- September 2014
- Posted By Janet Muto
- 0 Comments
While preparing for a recent talk on small businesses and how to best market to them, I “fell in love all over again”. Small businesses are a difficult “market” to sell to – especially when it comes to making them aware of your product or service. However, once you know them, you will find that they are rewarding in so many ways – revenue is only one of them. I suspect that like me, you will find that they will capture your heart and mind as well.
- They are sincere
Engage any small business owner in a conversation and you will find that they are sincere and honest. If you ask a question, they will answer it; whether asking about the success of their business, what they think they are doing wrong (or right) or about their future goals, they will answer honestly and openly. I find this to be both a great opportunity and also incredibly refreshing.
If you ask the right questions and listen carefully, you will know what they need and how to best sell to them.
- They care about their business
Small business owners started their businesses because they are experts in that area (dry cleaning, plumbing, accounting) AND because they love what they do. They are not management experts, or trying to climb up a management ladder. They are trying to do what they love, while supporting their families and lifestyle.
If you show that, you care about their business, since to them it is like another one of their children, and show a true interest in helping them do better, results will follow.
- They hate jargon and double-talk
Small businesses owners are not caught in tech speak. They are straightforward and uncomplicated. They are not simple, but do love simple, straightforward language that delivers what they need. Once you talk and think this way – you won’t go back!
Every conversation that you have should focus on their needs and business and what your solution will do for them…not what it does!
- They are active in their communities
Most small businesses are local businesses. They are active in their communities and implicitly trust other small businesses in their area (if you think they are competitors, think again!) They share war stores, learn from one another and all look for ways to improve their collective business.
While it is very difficult to make small businesses aware, if you delight them, they will delight you by sharing their delight with colleagues, friends and family.
- They are the “MacGyvers” of the business world
Small business owners’ lives are unpredictable. They are masters of workarounds, and come up with practical solutions “on the fly” despite what is thrown at them while keeping customers satisfied, bills paid and employees motivated.
Any place that you can provide predictability is a win.
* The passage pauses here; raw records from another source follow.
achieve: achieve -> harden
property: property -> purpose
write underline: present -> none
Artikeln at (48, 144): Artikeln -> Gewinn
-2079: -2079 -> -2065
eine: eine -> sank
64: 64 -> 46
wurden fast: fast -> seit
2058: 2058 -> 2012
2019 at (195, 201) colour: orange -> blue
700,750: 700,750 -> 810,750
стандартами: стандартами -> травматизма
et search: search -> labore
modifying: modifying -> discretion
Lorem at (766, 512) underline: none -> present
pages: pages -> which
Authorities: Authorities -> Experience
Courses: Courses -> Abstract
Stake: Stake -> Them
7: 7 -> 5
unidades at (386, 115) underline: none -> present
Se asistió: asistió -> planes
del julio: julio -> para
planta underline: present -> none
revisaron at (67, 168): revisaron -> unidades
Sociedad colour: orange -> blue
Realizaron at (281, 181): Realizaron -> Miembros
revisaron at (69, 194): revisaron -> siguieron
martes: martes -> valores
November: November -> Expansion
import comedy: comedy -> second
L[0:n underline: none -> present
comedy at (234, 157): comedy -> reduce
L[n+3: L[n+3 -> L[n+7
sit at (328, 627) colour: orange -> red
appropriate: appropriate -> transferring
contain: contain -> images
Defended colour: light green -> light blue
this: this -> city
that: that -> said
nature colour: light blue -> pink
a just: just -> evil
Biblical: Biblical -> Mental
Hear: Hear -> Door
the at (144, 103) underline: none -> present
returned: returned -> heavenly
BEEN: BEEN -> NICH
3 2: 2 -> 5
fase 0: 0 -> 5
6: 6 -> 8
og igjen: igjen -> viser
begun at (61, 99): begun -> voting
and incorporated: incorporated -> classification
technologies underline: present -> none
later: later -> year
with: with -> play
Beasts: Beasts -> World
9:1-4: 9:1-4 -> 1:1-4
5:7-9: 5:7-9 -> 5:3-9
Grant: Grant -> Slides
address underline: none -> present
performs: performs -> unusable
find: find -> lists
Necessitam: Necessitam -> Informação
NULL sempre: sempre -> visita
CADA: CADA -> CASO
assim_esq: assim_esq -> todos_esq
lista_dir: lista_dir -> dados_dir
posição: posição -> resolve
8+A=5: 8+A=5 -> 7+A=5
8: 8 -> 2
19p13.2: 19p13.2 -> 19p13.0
Pricing predictability is critical. Whether fixed price or one that ebbs and flows with their revenue, at least pricing surprises can be one area that they don’t have to worry about.
- They don’t believe in magic
You might think that Small Business owners are all from Missouri (the “Show-Me State”). As a rule, they are focused on today – and what can solve today’s problems. They learn by seeing/doing – whether hearing about something from a colleague, or giving it a test drive themselves.
PowerPoint slides and visions for the future need not apply. Small business owners are risk averse and don’t want to spend time on anything that won’t yield results. Offer free trials (no obligation of course), and show real examples of how other businesses like them have successfully used your product. Give the small business owner the time and tools to be successful.
- They know what they don’t know
Small business owners know their weaknesses – nearly all mention marketing as one of them. They openly share their concerns and doubts and are equally open about learning how to do thing better.
If you provide council and guidance (simple, no jargon, business focused), you can be a key business partner. Companies like Constant Contact, American Express, Ricoh and Wells Fargo all have websites and content devoted to making small business owners better at what they do.
- Getting to a decision is eas”ier”
The business owner is generally the influencer, decision maker and user. If your solution is right, there is no long sales cycles or sign-off required. Plus, small businesses rarely engage in a long competitive process.
If your prices are competitive and affordable (two different things), and if you have solved a business problem that the business owner has, you should get a convincing “yes” when you ask for their business.
- They really appreciate great products and services
When a small business owner loves a product or service, they tell you. Plus, they will let you tell others about their experience: No non-disclosures or testimonial review processes required; They say it, and you can use it.
First, it makes you feel good that you have helped them in a substantive way, but more importantly, you can share the love with others like them – a key to successfully selling to SMBs.
10. They are great to sell to
Unlike their jaded and sometimes “know it all” counterparts in larger companies or over-saturated and unpredictable consumers, small business owners are fun to work with and sell to. They are open to learn, curious about their colleagues and genuinely interested in getting better at what they do.
If you keep these attributes in mind and use them to build a full small business experience that recognizes and rewards them, you too will be rewarded!
One of the best things about small business is that they are part of all of our everyday lives – from your fitness trainer to your accountant, you probably visit at least 1 or 2 per day (in my case, even more). They are a wonderful resource – use every visit as an opportunity to ask them about their business – what is working, what is not, and what they are trying to accomplish. You will be amazed at how this daily research will support your small business efforts.